Парень решил обойтись без масла, проталкиваясь в него медленно, заставляя чувствовать, как все внутри горит. У него только сбилось дыхание, а мысли метались беспорядочно от той, что он действительно так развлекается, до той, что ему придется прочувствовать всю боль, которую он посмел причинить остальным, а после этого он будет не в силах сдержать крик.
От толчков внутри на глаза наворачивались слезы, а рука парня с зажатым в ней лезвием скользила по телу, словно подыскивая идеальное место, откуда стоило бы начать. Дойдя ею до лба, он прекратил движения, и, едва касаясь кожи, стал опускаться вниз, будто пытаясь разделить ровно напополам. Нажим был минимальный, еще даже совсем непохожий на царапины. Он дошел до паха, нажимая чуть сильнее, и снова толкнулся в него, не убирая ножа. С каждым движением надрез становился все глубже, и парень снова начал со лба. Раз за разом он нажимал все сильнее, пока из раны не начала сочиться кровь. Ни он, ни его жертва не знали, сколько это длится. Один получал неимоверное удовольствие, другой думал, что таким образом искупит свои грехи, и молился дьяволу. Количество порезов, как и их глубина, увеличивалось вместе со скоростью и силой толчков. Ему казалось, что парень никогда не кончит, но, быть может, биологические часы просто-напросто лгали ему из-за той боли, которая на него обрушивалась.
Он дотянулся до зажженной свечи, стоявшей на столике. Крики питали его даже лучше чем страх, и он надеялся их услышать этой ночью. Разрядка была недалеко, а месть так и не свершилась. Поэтому он наклонил свечу над самыми глубокими порезами в ожидании новой порции боли партнера. Реакция не заставила себя ждать. Выгнувшись дугой, он кричал, плакал, моля о пощаде, но парень непреклонно капал воском на эту грязную плоть.
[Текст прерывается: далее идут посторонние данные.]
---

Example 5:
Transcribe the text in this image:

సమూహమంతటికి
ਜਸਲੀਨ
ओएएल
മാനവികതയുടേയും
Он выплеснулся и поспешно поднялся. Ноги слушались плохо, как с ним бывало всегда после подобного, но оставаться рядом не было ни сил, ни желания. Свеча догорала, и, пока он одевался и приходил в себя, все надрезы были идеально заполнены воском. Ублюдок еще был жив, но помочь ему умереть парень не собирался. Свою работу он выполнил, и теперь намеревался убраться подальше от этого города. Следовало доложить, что можно брать город под контроль, и напиться. Именно с такими мыслями он напоследок полоснул городскому маньяку по члену ножом, воткнул его в пол рядом со всхлипывающим телом, и покинул дом.